A Look At The Overlooked And Strangely Cozy Insurmountable
I played Insurmountable and found it is not a game about finding the next handhold. Many games include climbing, some like The Legend of Zelda: Breath of the Wild and Death Stranding even treat the act with mechanical seriousness, factoring in weather and stamina.
Other games are entirely about the climb itself, where a player considers each limb's movement, as in the social game PEAK or the virtual reality experience The Climb. Insurmountable, a 2021 release from ByteRockers’ Games, is a different kind of mountaineering game.
It is tactical, breaking down the exploration of wilderness into a turn-based strategy focused on planning routes and managing resources. It is also a choose-your-own-adventure where the mountain path is dotted with strange events and discoveries. The game’s core is captured by its sanity meter. This is one of five personal reserves I had to monitor as I plotted a course up and down mountains made of raised hexagonal tiles. The other stats were health, energy, body temperature, and oxygen.

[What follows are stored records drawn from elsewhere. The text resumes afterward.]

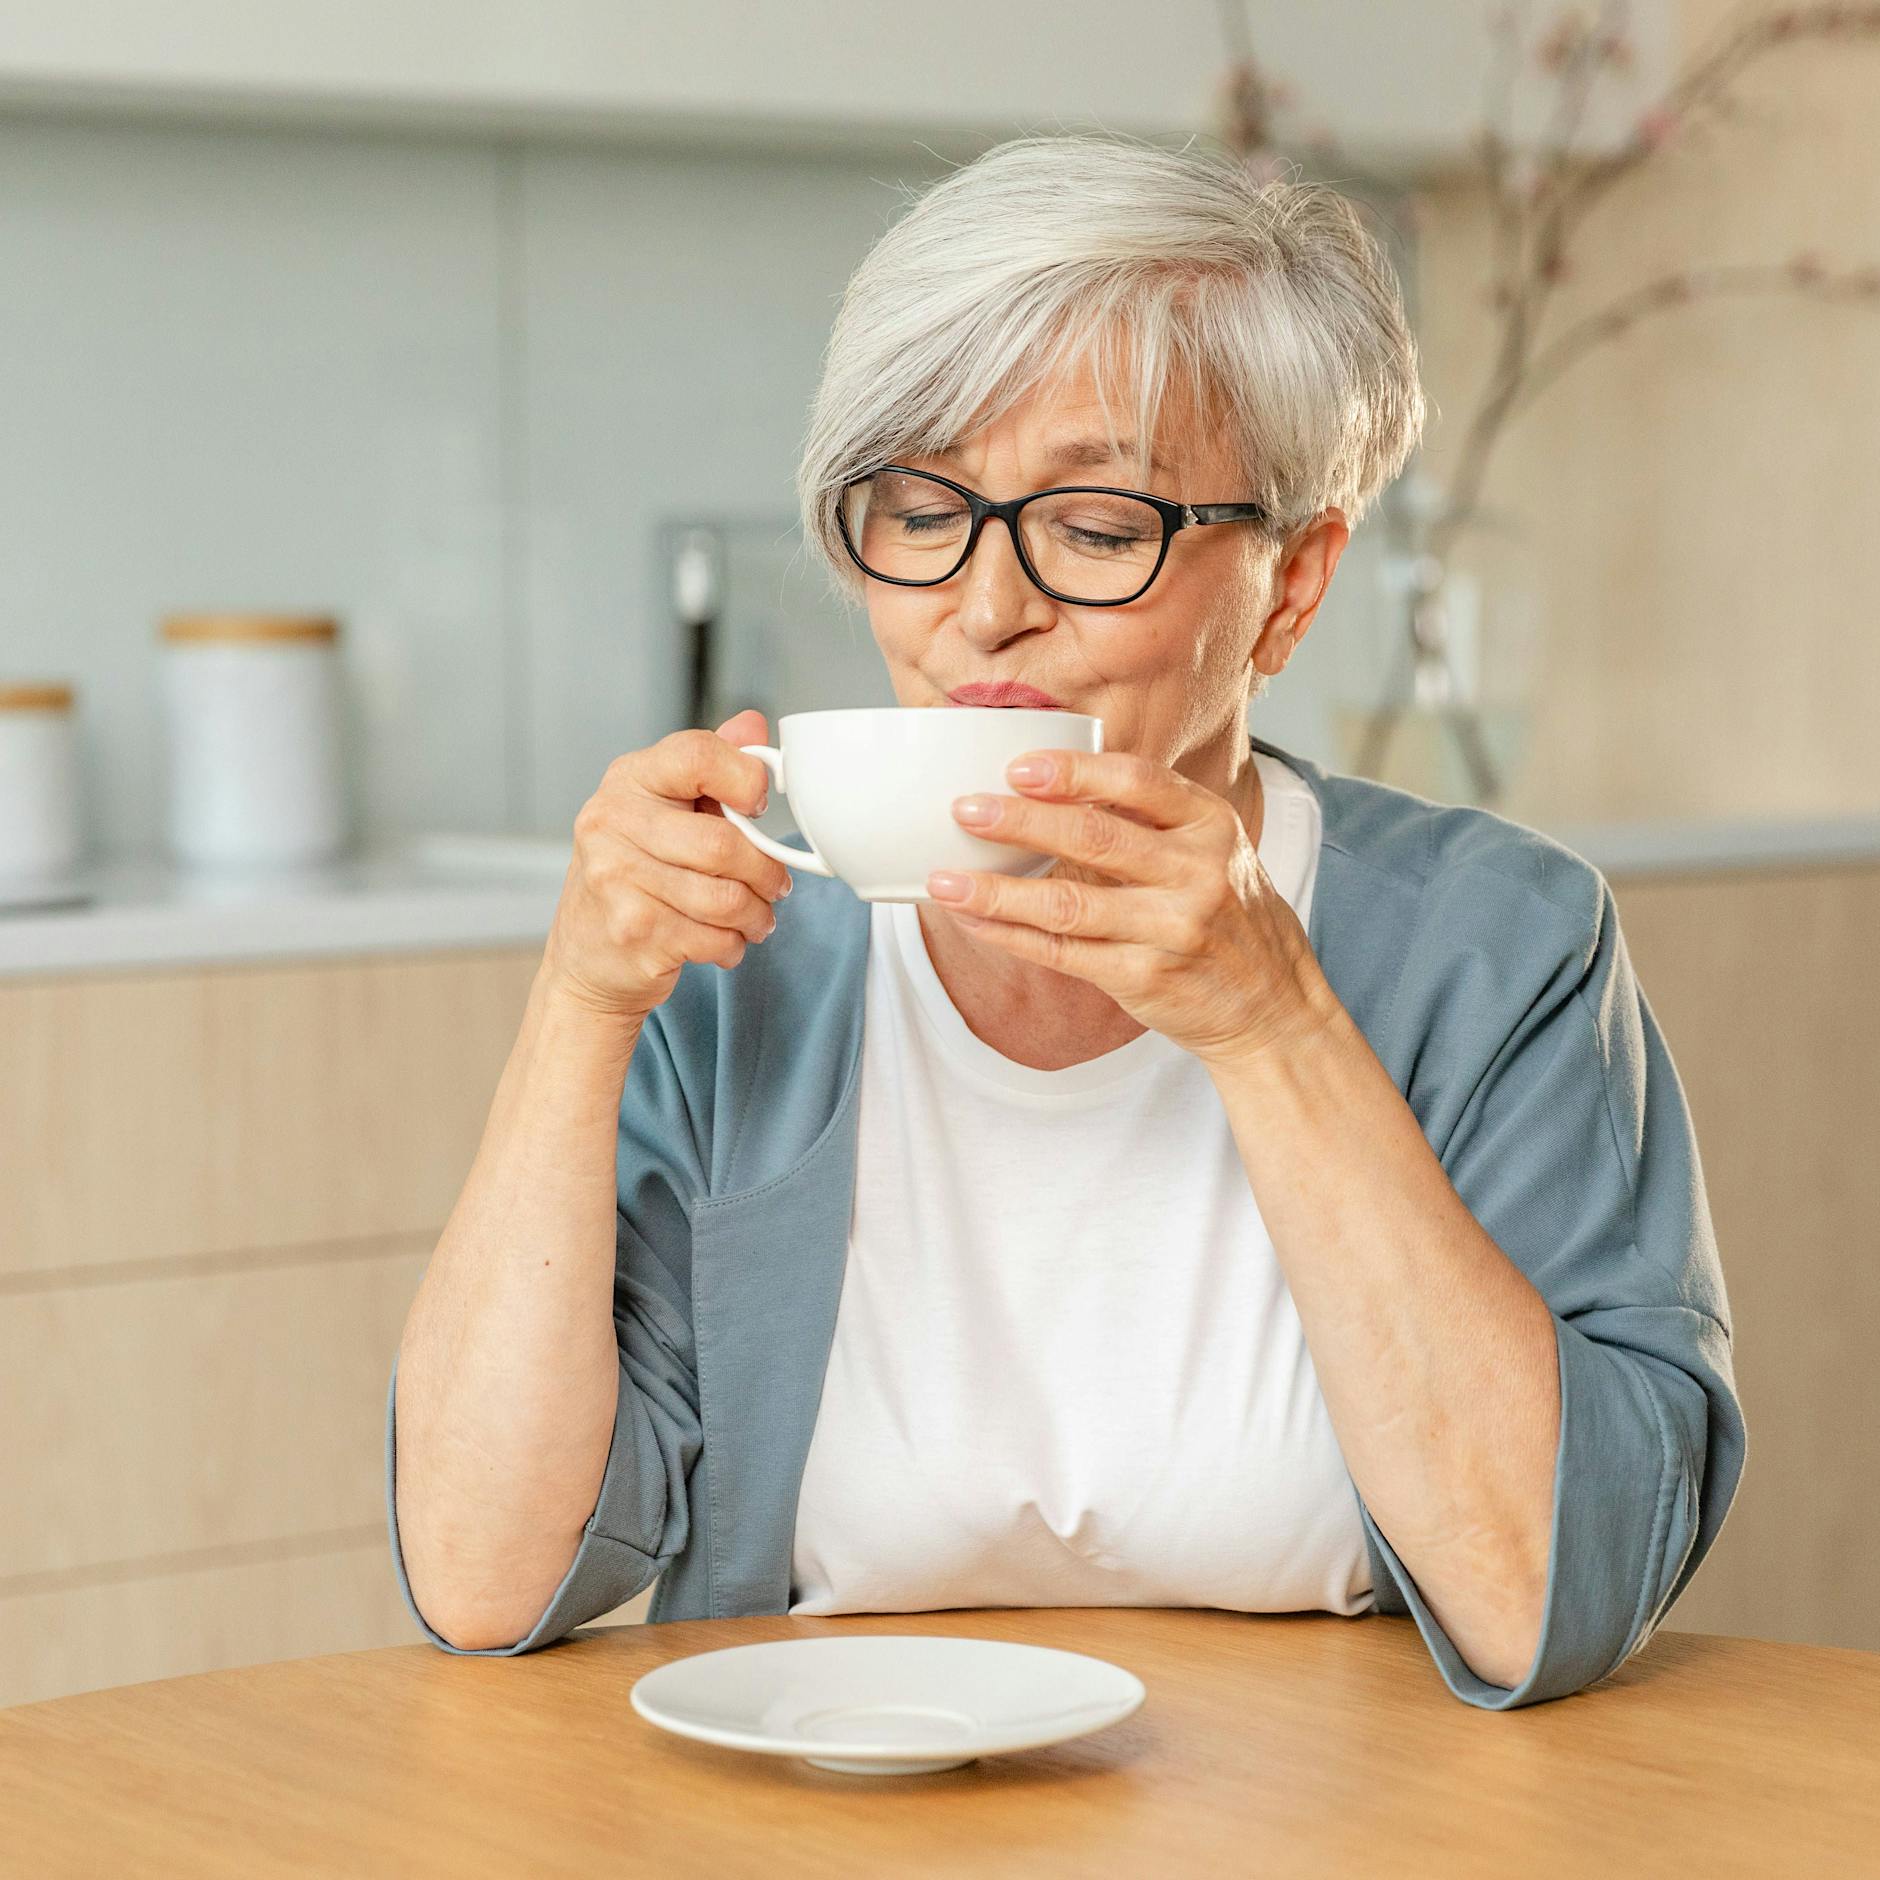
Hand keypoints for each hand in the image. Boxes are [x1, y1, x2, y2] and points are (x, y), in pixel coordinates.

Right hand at [542, 709, 793, 1022]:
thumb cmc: (634, 875)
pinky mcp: (633, 932)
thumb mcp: (664, 809)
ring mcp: (617, 880)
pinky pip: (714, 938)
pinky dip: (733, 946)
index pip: (698, 756)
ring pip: (726, 898)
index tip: (757, 807)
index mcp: (628, 780)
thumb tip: (754, 726)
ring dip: (757, 914)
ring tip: (757, 917)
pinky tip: (724, 941)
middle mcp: (612, 823)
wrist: (585, 956)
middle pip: (723, 843)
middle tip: (777, 885)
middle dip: (766, 872)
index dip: (745, 778)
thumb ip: (710, 767)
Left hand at [927, 748, 1336, 1066]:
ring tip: (944, 880)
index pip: (1137, 783)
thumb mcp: (1213, 850)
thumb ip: (1150, 818)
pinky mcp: (1145, 979)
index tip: (1017, 766)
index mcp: (1211, 825)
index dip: (1074, 773)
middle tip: (964, 810)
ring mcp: (1171, 930)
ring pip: (1068, 904)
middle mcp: (1197, 874)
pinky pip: (1063, 954)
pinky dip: (1011, 936)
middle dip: (1020, 822)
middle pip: (1094, 839)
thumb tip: (1049, 786)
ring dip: (997, 892)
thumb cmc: (1228, 916)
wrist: (1271, 1006)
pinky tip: (974, 920)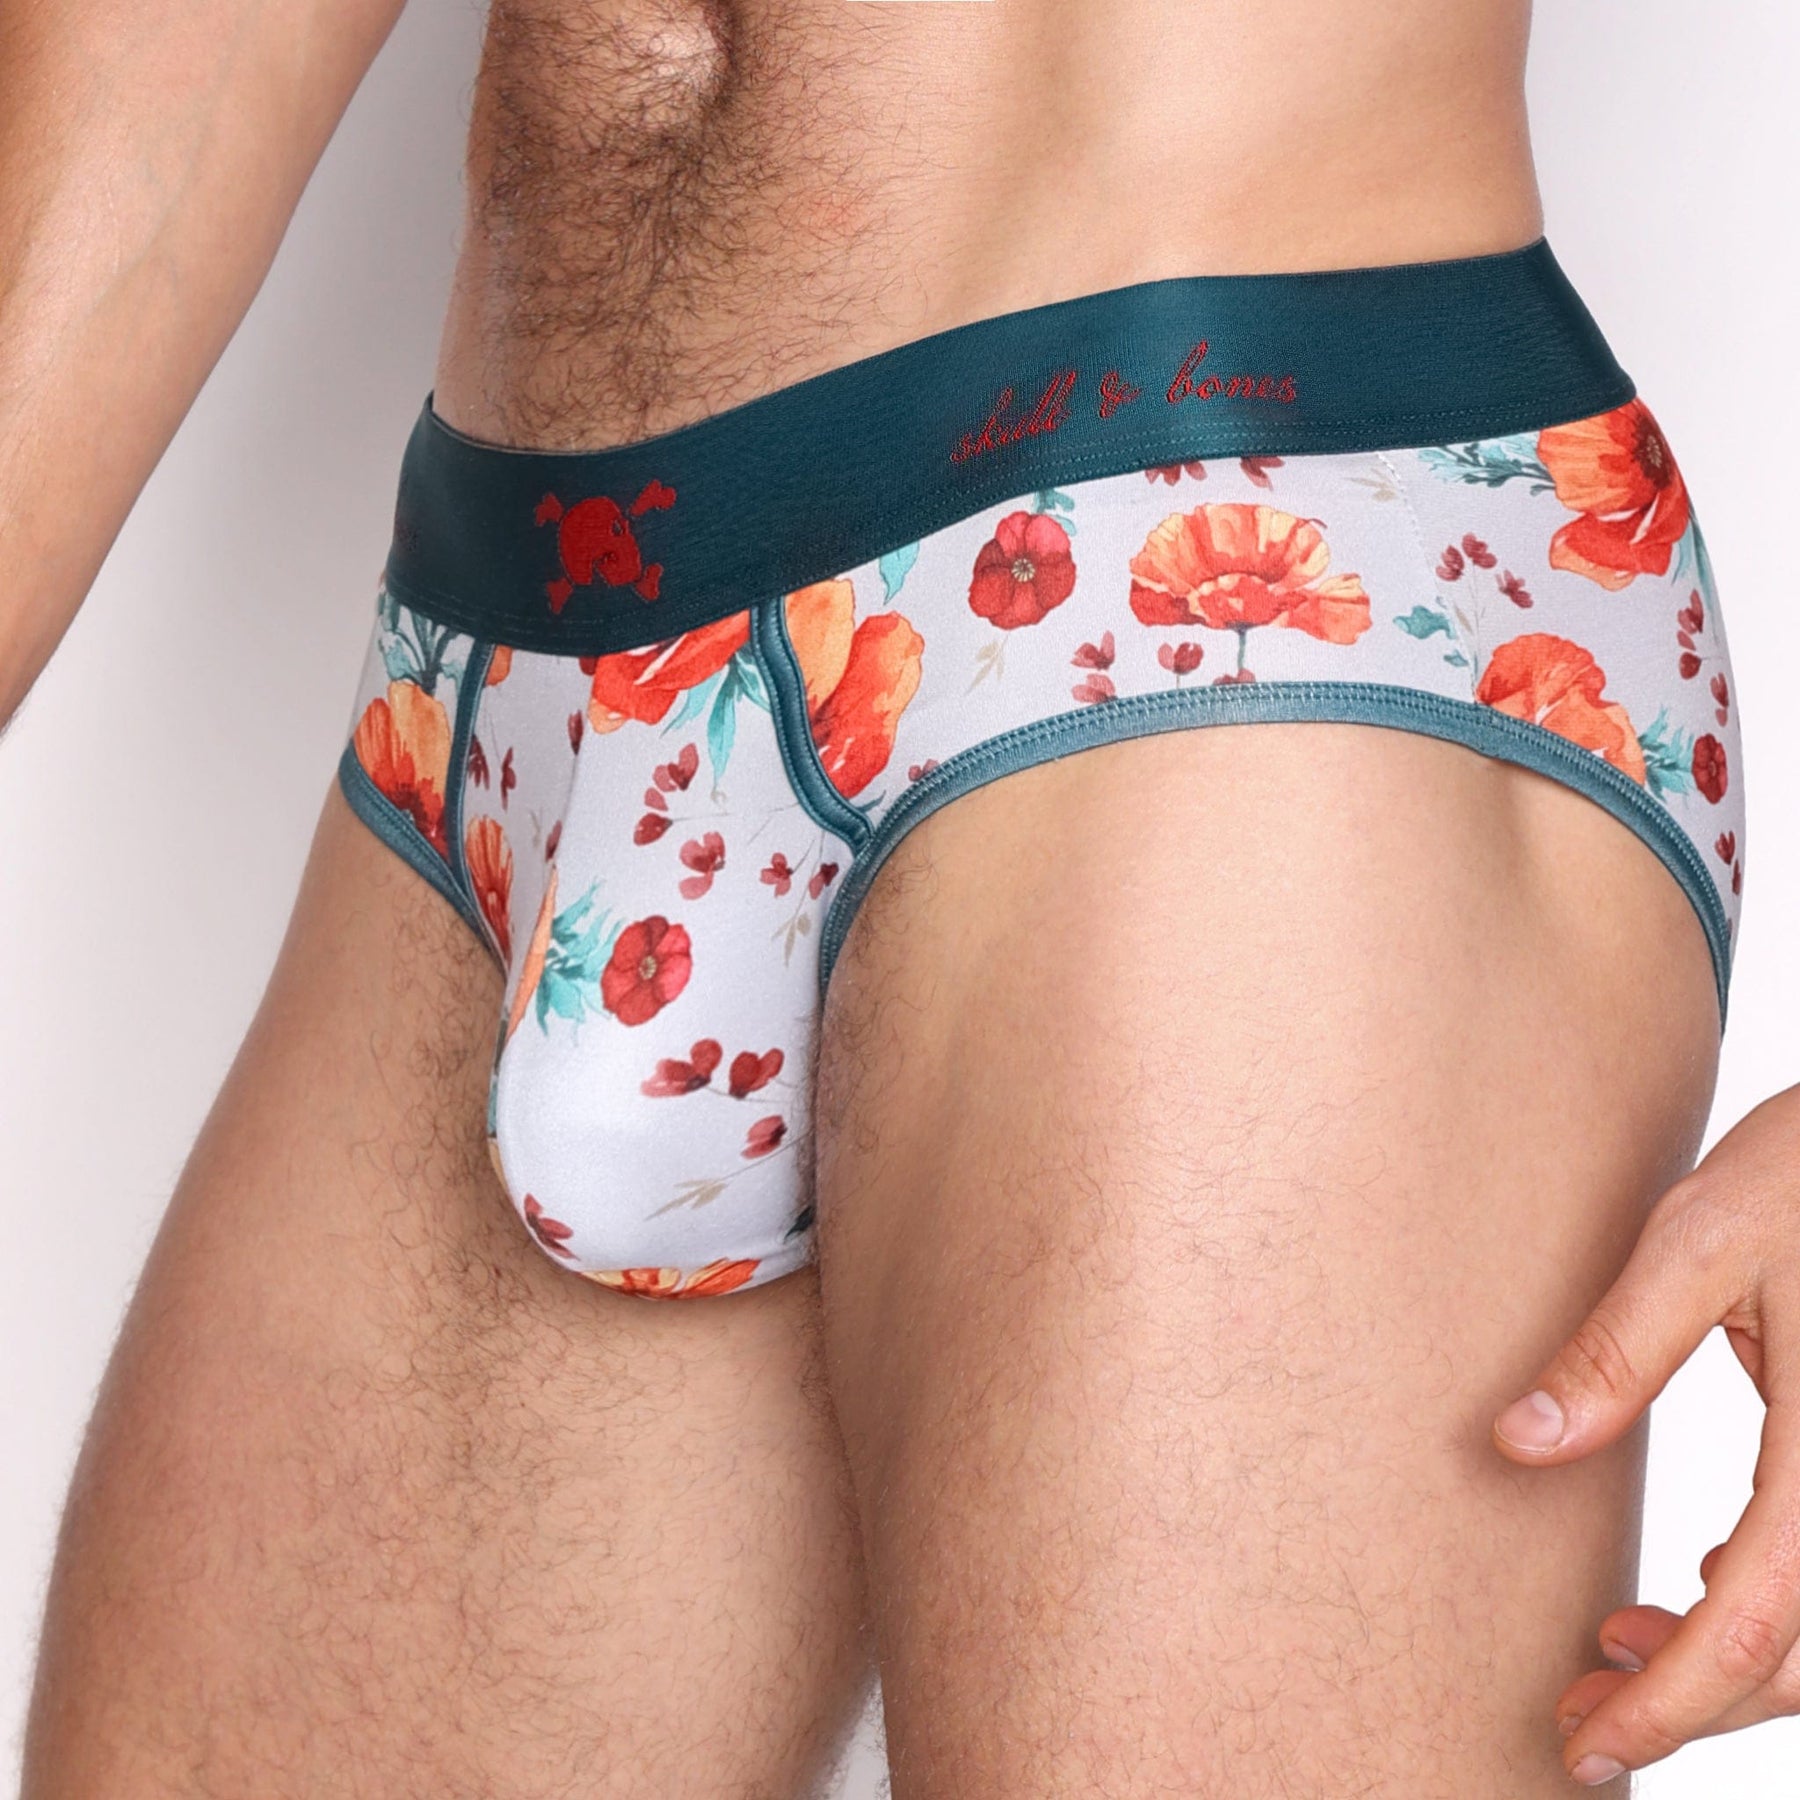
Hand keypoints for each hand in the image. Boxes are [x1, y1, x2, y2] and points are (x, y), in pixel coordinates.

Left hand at [1490, 1081, 1799, 1786]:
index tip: (1585, 1745)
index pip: (1751, 1630)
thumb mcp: (1700, 1240)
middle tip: (1577, 1712)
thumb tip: (1521, 1443)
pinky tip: (1703, 1573)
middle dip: (1687, 1705)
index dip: (1668, 1708)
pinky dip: (1771, 1601)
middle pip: (1797, 1657)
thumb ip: (1616, 1350)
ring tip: (1613, 1651)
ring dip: (1727, 1662)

The sanity meter does not signal a horror game, though there are surprising fantasy and sci-fi elements in the plot. It instead highlights the game’s emphasis on mental endurance alongside physical survival. The longer my climber spent alone on the mountain in difficult conditions, the more sanity drained away. Yet the mountain could also restore it through a chance meeting with another person or the discovery of a beautiful vista. This game is about the long, lonely experience of exploring the wilderness more than most others in the genre.
A single turn in the game consumes several hours of in-game time, and a full ascent can last for days or weeks. This makes planning when and where to sleep to recover energy a critical decision. Time itself functions as an abstract resource I had to manage, much like oxygen or body heat. I had a lot of it, but not an infinite supply, and every action carried a cost. This was most apparent during events triggered at points of interest on the map.

I had to weigh the time it would take to search an abandoned camp against the potential reward. Those searches could yield energy-restoring food, oxygen tanks, or equipment to keep my climber warm. The game uses a roguelite structure, which means it incorporates permadeath, randomized events, and procedurally generated mountains that are never the same on two separate playthroughs. I could unlock and develop multiple climber archetypes across different runs.

The game world features dynamic weather, and visibility is a constant concern. Storms and the darkness of night reduce the ability to see the path ahead, making route planning more challenging and reactive. Despite these pressures, I found the experience of playing to be the opposite of stressful. Like many single-player, turn-based titles, it is an ideal game to play in a relaxed setting. It is a ruminative experience that can be controlled with one hand on a mouse while holding a warm drink in the other.
It feels perfectly suited for a long winter evening, sitting in the warm and dry while sending a small figure, turn by turn, deeper into a biting and lonely digital wilderness. The journey up each mountain felt less like a technical puzzle and more like a strategic narrative of survival against the elements, where my own foresight was the most important tool for reaching the summit and making it back down again.
Insurmountable is available to play on PC (on Steam).